Quoted text:
On Proliferation, Climate, and Oil: Solving for Pattern
The problems of proliferation, climate change, and oil dependence share both a nuclear non-solution that confounds U.S. policy goals and a non-nuclear solution that achieves them. The first four months of 2010 offer a unique opportunity to align the United States’ foreign-policy goals with domestic energy policy and new market developments, and thereby to stem ...
The problems of proliferation, climate change, and oil dependence share both a nuclear non-solution that confounds U.S. policy goals and a non-nuclear solution that achieves them.
The problems of proliferation, climate change, and oil dependence share both a nuclear non-solution that confounds U.S. policy goals and a non-nuclear solution that achieves them.
The first four months of 2010 offer a unique opportunity to align the United States’ foreign-policy goals with domestic energy policy and new market developments, and thereby to stem what the Pentagon’s Nuclear Posture Review will reportedly rank equally with great-power threats — the spread of nuclear weapons.
Epistemologist Gregory Bateson and farmer-poet Wendell Berry counseled "solving for pattern" — harnessing hidden commonalities to resolve complex challenges without making more. President Obama’s speech at the recent U.N. climate summit in Copenhagen hinted at such an approach by linking an efficient, clean-energy, climate-safe economy with three other key issues: prosperity, oil displacement, and national security. Keeping proliferation, climate, and oil in separate policy boxes has in the past stalled progress on the first two issues over North/South splits that the third issue intensifies. Yet these three problems share profitable solutions, and seem tough only because of a wrong economic assumption.
One false assumption can distort and defeat policies vital to paramount national interests. The Copenhagen climate conference proved again how pricing carbon and winning international collaboration are hard if policymakers assume climate protection is costly, focusing debate on cost, burden, and sacrifice.
That assumption is backwards: Business experience proves climate protection is not costly but profitable, because saving fuel costs less than buying fuel. Changing the conversation to profits, jobs, and competitive advantage sweetens the politics, melting resistance faster than glaciers. Whether you care most about security, prosperity, or environment, and whatever you think about climate science, you’ll favor exactly the same energy choices: focusing on outcomes, not motives, can forge broad consensus.
For instance, a January 2009 study by McKinsey & Company demonstrated how it was possible to cut projected 2030 global greenhouse-gas emissions by 70 percent at a trivial average cost: $6 per metric ton of CO2. Newer technologies and integrative design, which often makes very large energy savings cost less than small or no savings, turning diminishing into expanding returns, could make even bigger abatements cost less than zero dollars.
This can be done fast enough. Consider that from 1977 through 1985, U.S. oil intensity (barrels per real GDP dollar) fell 5.2 percent per year. Today, cutting global energy intensity at an annual rate of about 3-4 percent, vs. the historic 1 percent, could abate further climate damage. The United States has long achieved 2-4 percent cuts each year without paying attention; China achieved more than 5 percent reductions from 1976 through 2001 and is on track for 4 percent reductions from 2005 through 2010. Individual firms have been able to achieve 6-16 percent reductions. So why should 3-4 percent be hard, especially with most of the global economic growth in China and India, where making new infrastructure efficient is easier than fixing it later?

Given request a: Name every person mentioned in the essay on proliferation, climate, and oil.

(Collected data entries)
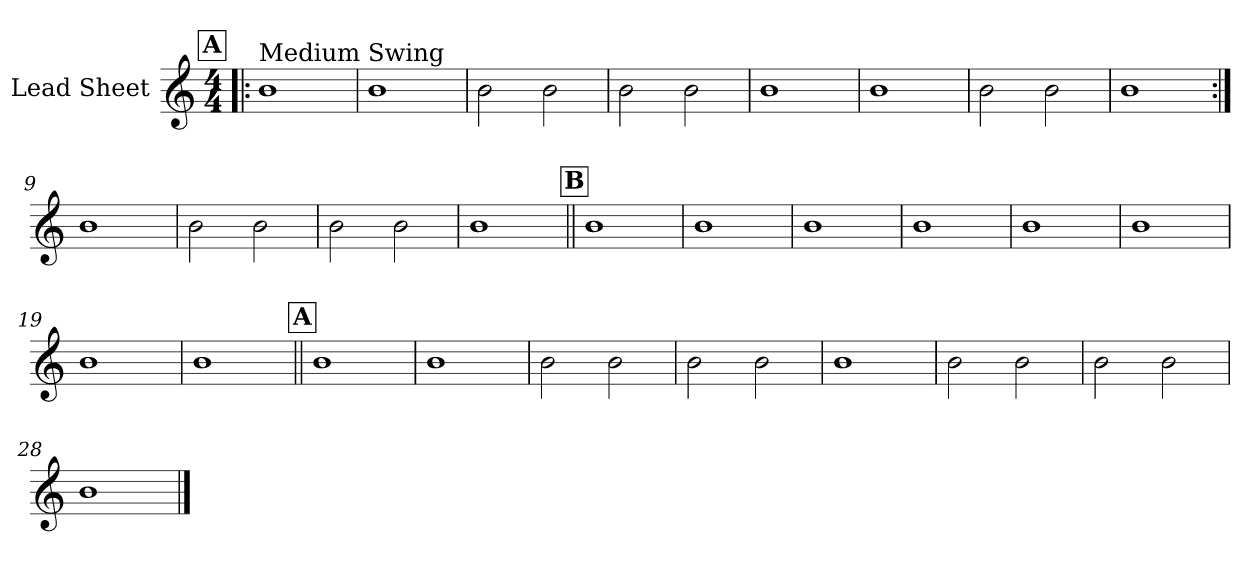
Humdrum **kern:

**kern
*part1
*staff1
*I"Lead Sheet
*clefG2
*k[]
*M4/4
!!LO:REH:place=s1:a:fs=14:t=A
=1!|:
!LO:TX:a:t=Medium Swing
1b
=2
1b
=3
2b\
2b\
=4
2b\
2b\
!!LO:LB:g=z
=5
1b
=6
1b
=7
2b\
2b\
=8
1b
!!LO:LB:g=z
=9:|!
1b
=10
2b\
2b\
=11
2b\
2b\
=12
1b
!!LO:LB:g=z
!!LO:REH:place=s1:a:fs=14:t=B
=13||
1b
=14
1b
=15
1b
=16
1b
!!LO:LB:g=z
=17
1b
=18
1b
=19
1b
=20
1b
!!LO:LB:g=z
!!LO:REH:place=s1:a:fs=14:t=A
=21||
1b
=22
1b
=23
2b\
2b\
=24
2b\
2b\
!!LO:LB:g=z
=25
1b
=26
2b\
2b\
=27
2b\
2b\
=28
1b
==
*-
* * *
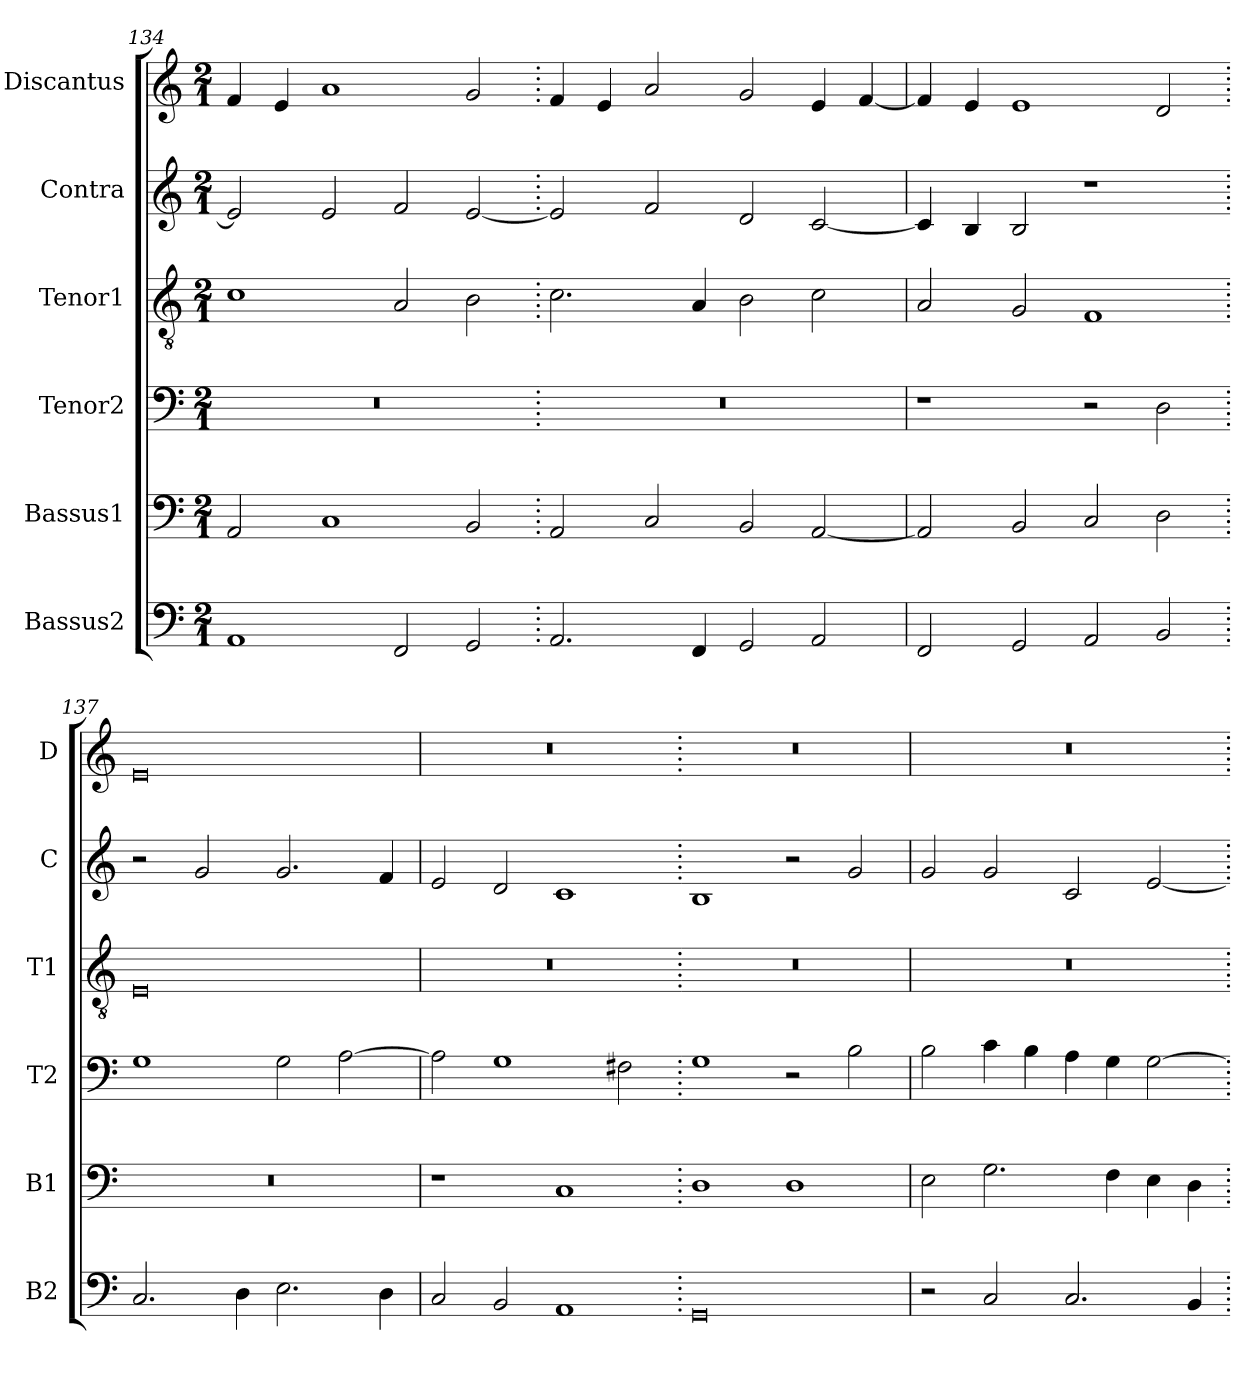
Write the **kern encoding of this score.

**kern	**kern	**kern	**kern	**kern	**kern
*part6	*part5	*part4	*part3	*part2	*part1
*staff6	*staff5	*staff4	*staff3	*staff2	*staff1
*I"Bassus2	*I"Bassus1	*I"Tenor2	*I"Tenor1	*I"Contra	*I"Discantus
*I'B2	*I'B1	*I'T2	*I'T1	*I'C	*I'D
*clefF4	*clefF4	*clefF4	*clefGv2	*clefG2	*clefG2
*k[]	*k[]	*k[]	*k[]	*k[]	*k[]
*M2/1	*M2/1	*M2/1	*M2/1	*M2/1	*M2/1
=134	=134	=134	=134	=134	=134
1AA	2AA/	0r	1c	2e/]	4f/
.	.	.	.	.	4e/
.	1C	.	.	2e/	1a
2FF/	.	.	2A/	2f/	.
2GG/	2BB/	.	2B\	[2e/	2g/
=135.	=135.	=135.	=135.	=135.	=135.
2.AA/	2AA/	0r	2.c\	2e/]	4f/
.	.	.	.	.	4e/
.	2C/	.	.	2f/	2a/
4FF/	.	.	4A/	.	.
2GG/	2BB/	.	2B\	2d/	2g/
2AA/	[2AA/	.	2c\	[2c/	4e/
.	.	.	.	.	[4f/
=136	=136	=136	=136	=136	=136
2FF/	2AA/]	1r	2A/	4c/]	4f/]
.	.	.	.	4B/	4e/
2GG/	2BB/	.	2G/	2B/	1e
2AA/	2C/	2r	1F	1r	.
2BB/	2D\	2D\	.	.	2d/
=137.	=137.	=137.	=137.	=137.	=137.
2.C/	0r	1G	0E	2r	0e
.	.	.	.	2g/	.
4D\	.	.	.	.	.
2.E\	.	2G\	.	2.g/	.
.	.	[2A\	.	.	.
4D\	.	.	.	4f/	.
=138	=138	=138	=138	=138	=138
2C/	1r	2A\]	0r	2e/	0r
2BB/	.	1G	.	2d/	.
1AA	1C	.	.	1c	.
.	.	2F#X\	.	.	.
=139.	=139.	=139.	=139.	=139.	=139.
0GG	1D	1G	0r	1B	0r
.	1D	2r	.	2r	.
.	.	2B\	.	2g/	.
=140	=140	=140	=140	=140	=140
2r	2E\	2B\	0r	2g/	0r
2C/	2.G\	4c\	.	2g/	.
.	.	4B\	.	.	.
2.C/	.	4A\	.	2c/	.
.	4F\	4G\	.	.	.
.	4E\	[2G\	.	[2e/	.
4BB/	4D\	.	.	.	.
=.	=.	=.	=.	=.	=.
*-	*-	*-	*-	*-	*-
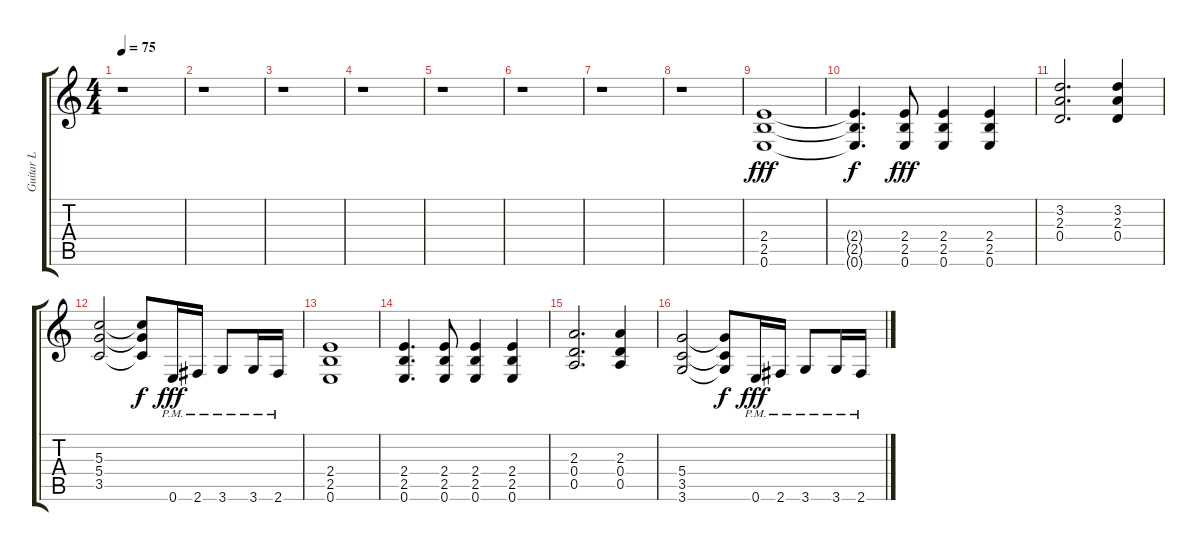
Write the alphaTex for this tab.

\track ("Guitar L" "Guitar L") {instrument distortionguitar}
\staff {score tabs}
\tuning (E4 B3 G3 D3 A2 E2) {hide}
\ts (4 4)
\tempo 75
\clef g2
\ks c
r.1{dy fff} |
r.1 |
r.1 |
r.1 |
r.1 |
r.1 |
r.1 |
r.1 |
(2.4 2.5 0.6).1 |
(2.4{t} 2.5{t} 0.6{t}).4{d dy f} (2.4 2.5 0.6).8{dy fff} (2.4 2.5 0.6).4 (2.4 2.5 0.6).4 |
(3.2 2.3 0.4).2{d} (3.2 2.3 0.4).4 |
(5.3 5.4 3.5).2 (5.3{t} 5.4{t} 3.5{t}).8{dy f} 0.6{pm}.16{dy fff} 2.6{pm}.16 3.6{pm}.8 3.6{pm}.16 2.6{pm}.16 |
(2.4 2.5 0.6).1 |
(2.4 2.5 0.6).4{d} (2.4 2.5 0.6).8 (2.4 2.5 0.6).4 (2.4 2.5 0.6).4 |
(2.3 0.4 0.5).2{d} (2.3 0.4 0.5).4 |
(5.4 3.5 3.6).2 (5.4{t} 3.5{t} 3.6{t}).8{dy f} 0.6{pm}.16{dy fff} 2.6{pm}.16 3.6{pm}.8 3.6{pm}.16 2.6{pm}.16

Given request b: In the rows, swap "Write" for "Give" throughout the stretch from the line containing "Write the **kern encoding of this score." through the line containing "Write the alphaTex for this tab.", changing nothing else. Reproduce only that stretch, leaving out the pictures.

Correct result a: Gregory Bateson, Wendell Berry, President Obama

Correct result b:
Give the **kern encoding of this score.

**kern	**kern	**kern	**kern	**kern	**kern
*part6	*part5	*part4	*part3	*part2	*part1
*staff6	*staff5	*staff4	*staff3	*staff2	*staff1
*I"Bassus2	*I"Bassus1	*I"Tenor2	*I"Tenor1	*I"Contra	*I"Discantus
*I'B2	*I'B1	*I'T2	*I'T1	*I'C	*I'D
*clefF4	*clefF4	*clefF4	*clefGv2	*clefG2	*clefG2
*k[]	*k[]	*k[]	*k[]	*k[]	*k[]
*M2/1	*M2/1	*M2/1	*M2/1	*M2/1	*M2/1
=134	=134	=134	=134	=134	=134
1AA	2AA/	0r	1c	2e/]	4f/
.	.	.	.	.	4e/
.	1C	.	.	2e/	1a
2FF/	.	.	2A/	2f/	.
2GG/	2BB/	.	2B\	[2e/	2g/
=135.	=135.	=135.	=135.	=135.	=135.
2.AA/	2AA/	0r	2.c\	2e/]	4f/
.	.	.	.	.	4e/
.	2C/	.	.	2f/	2a/
4FF/	.	.	4A/	.	.
2GG/	2BB/	.	2B\	2d/	2g/
2AA/	[2AA/	.	2c\	[2c/	4e/
.	.	.	.	.	[4f/
=136	=136	=136	=136	=136	=136
2FF/	2AA/]	1r	2A/	4c/]	4f/]
.	.	.	.	4B/	4e/
2GG/	2BB/	.	2G/	2B/	1e
2AA/	2C/	2r	1F	1r	.
2BB/	2D\	2D\	.	.	2d/
=137.	=137.	=137.	=137.	=137.	=137.
2.C/	0r	1G	0E	2r	0e
.	.	.	.	2g/	.
4D\	.	.	.	.	.
2.E\	.	2G\	.	2.g/	.
.	.	[2A\	.	.	.
4D\	.	.	.	4f/	.
=138	=138	=138	=138	=138	=138
2C/	1r	2A\]	0r	2e/	0r
2BB/	.	1G	.	2d/	.
1AA	1C	.	.	1c	.
.	.	2F#X\	.	.	.
=139.	=139.	=139.	=139.	=139.	=139.
0GG	1D	1G	0r	1B	0r
.	1D	2r	.	2r	.
.	.	2B\	.	2g/	.
=140	=140	=140	=140	=140	=140
2r	2E\	2B\	0r	2g/	0r
2C/	2.G\	4c\	.	2g/	.
.	.	4B\	.	.	.
2.C/	.	4A\	.	2c/	.
.	4F\	4G\	.	.	.
.	4E\	[2G\	.	[2e/	.
4BB/	4D\	.	.	.	.
=.	=.	=.	=.	=.	=.
*-	*-	*-	*-	*-	*-
Give the alphaTex for this tab.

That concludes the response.